This is why I felt deceived when I heard the rancorous whisperings in the village suggesting that I am the Englishman who eats the goldfish. It was even worse when entering the boulanger’s. I was spit upon by a woman who called me a cannibal. I said “No Madame a person who eats goldfish is not a cannibal but a fish eater,” but nothing was settled by this and she grabbed her poodle saying something to the effect that it was not safe with me around and left the shop. Whilst I am sure that it could only be J who told the story of the goldfish I cannot say with certainty that he has also accused me of cannibalism. It was however certainly not his fault that I now enjoy a bad relationship with the neighbours on the other side of the wall. But again nor was it mine. It came about when in full view of several villagers  that their cat, a particularly ugly and aggressive beast that I had already set the dog upon, came to drink at my garden pool. Suddenly the big green fish which had grown enormously leapt out and of the pond and dragged the cat in where it proceeded to eat it.

     Events such as these are part of the natural tos and fros of village life and would eventually fade from the memory were it not for someone such as J and yourself publishing and thereby giving them a permanent status.
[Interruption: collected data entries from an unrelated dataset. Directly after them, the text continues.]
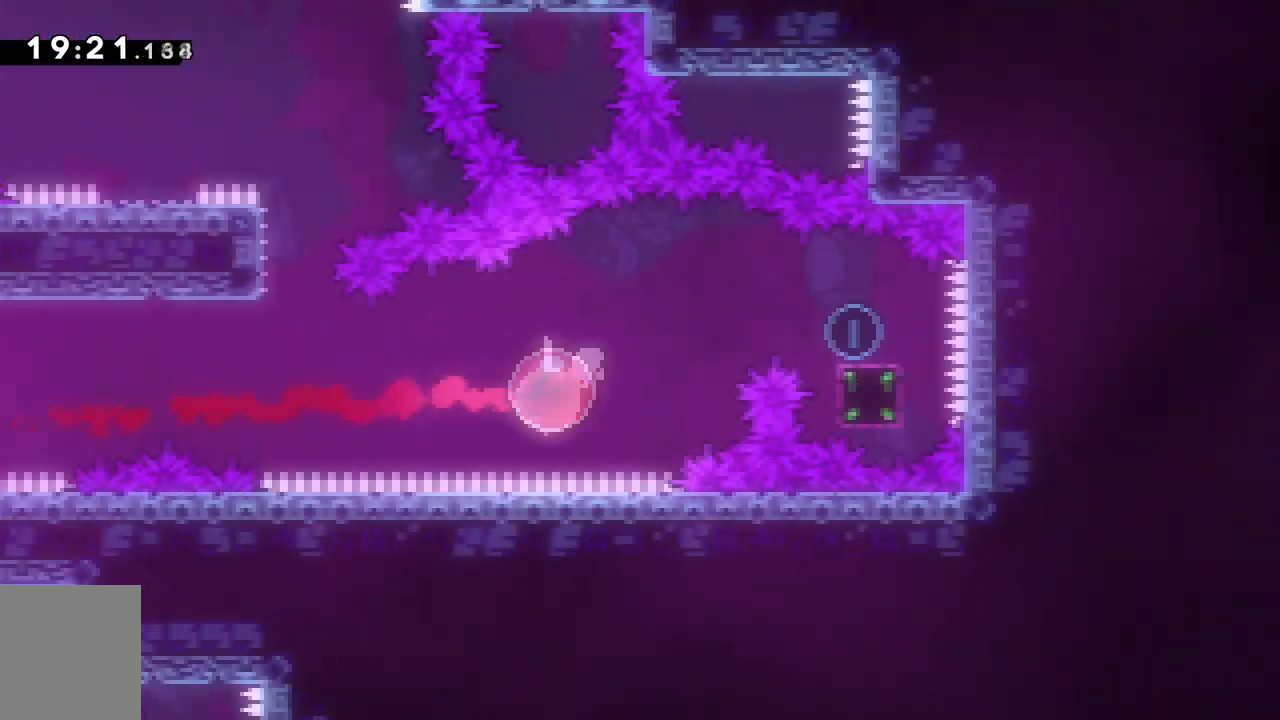
{"keys": ["a", "space"], "events": [[133, "dash", "up"], [133, "w", "up"], [233, "dash", "down"], [233, "s", "down"], [367, "space", "down"], [417, "a", "down"], [417, "s", "up"], [467, "d", "up"], [467, "dash", "up"]]}
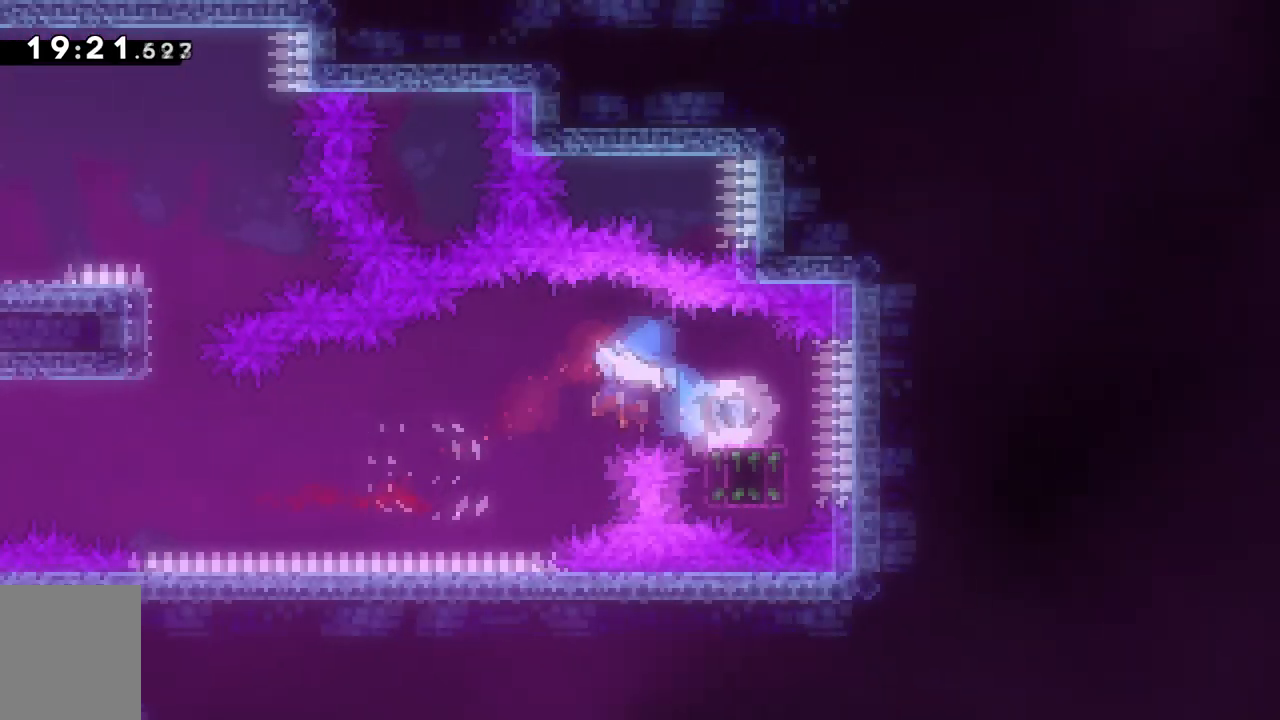
{"keys": ["dash", "w"], "events": [[101, "space", "up"], [434, "a", "up"], [434, "dash", "down"], [434, "w", "down"]]}
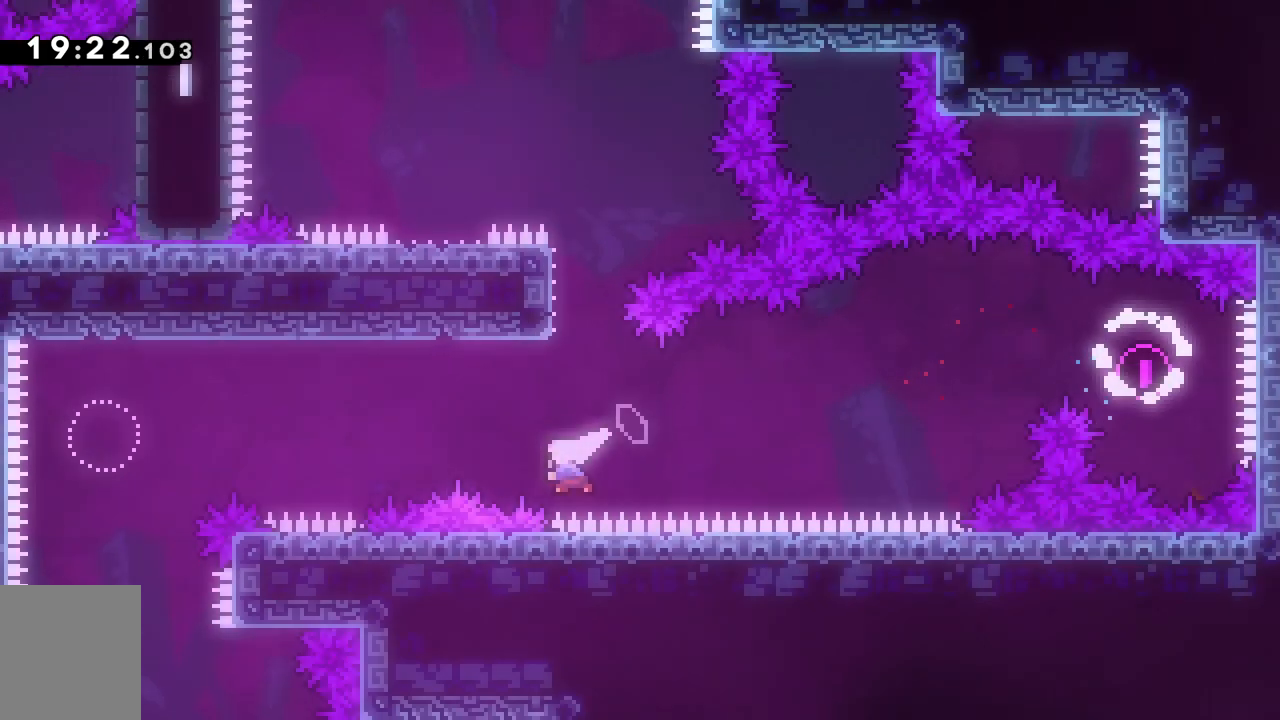
{"keys": ["a", "space"], "events": [[167, "a", "down"], [167, "dash", "up"], [217, "space", "down"], [217, "w", "up"]]}
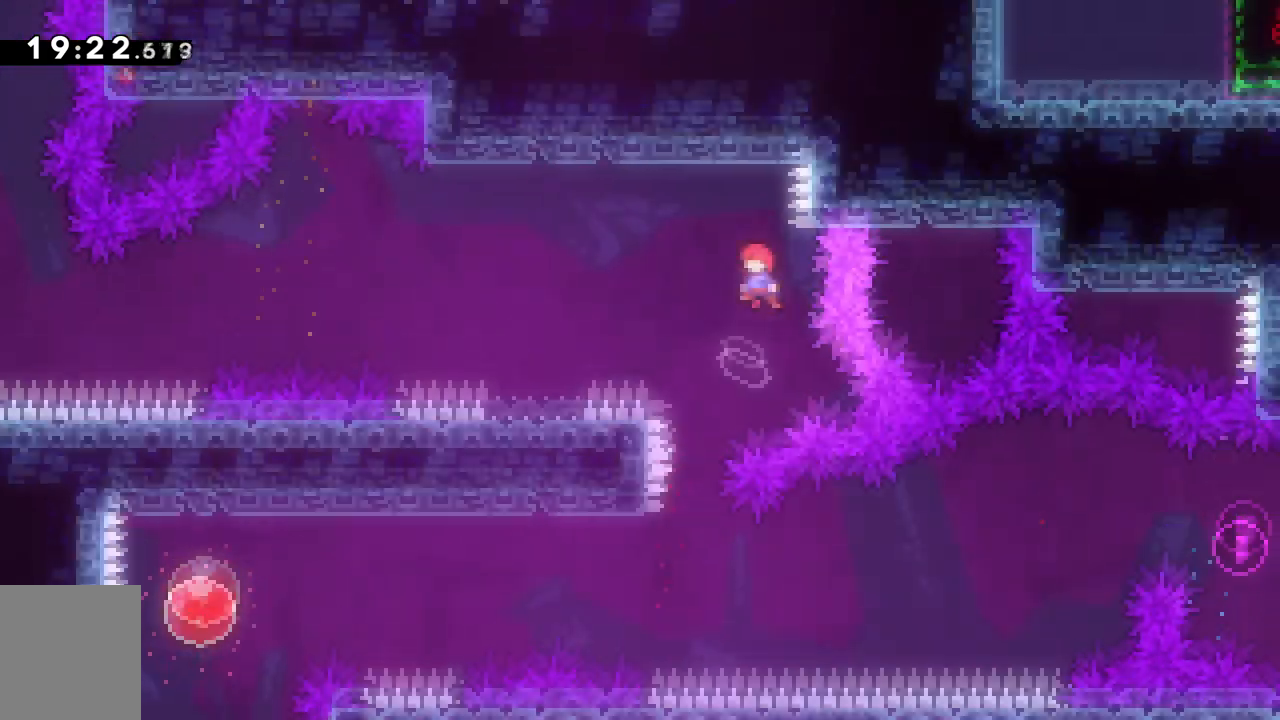
{"keys": ["a", "dash", "s"], "events": [[418, "dash", "down"], [418, "s", "down"], [451, "space", "up"]]}
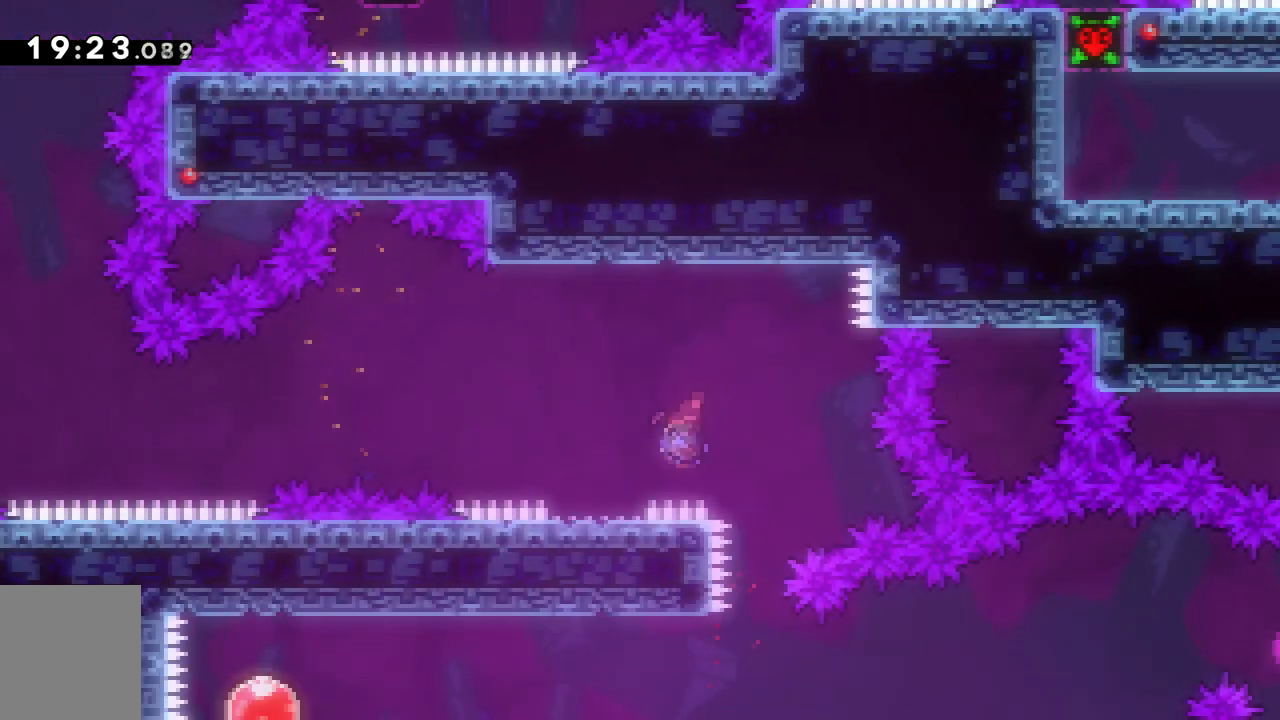
{"keys": ["a", "dash", "w"], "events": [[100, "s", "up"], [100, "space", "down"], [200, "dash", "up"], [484, "dash", "down"], [484, "space", "up"], [484, "w", "down"]]}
I did not clean the toilet brewer on the dining room table it was in fact the coffee table which I had taken the trouble to protect with a copy of the local Church Times. Anyway that toilet macerator is now defunct, in my view, as a consequence of being jammed with all the peach and cherrystones that emanated from J’s own waste products. He constantly raided my orchard to feed himself. I have mounted that now defunct grinder on a pedestal in front of my neighbour’s balcony so that it is available as an icon and memento of J’s visit for all the tourists who walk the Jaruzekski Way. Yes! I recognise that he is a famous poet and have read with pleasure his Icelandic style saga of how Warsaw castle was rescued by the Polish maquis from the Arabs who occupied it in the 14rth century. However I am sceptical of his claim that it is based upon fact as I am of the opinion that the Arabs never in fact reached Warsaw though I am prepared to be contradicted on this matter. On the other hand I should like to draw any reader’s attention to the closeness this work bears to the story told in Ernest Wilde’s famous 2000 page saga of the Alhambra of Granada, part of the monumental series of Prestwich novels which I believe that you are about to publish. It also needs to be born in mind that when I asked him if the story of Beowulf had influenced him his reply was to the effect that he did not believe in those tales of how men turned into wolves at night.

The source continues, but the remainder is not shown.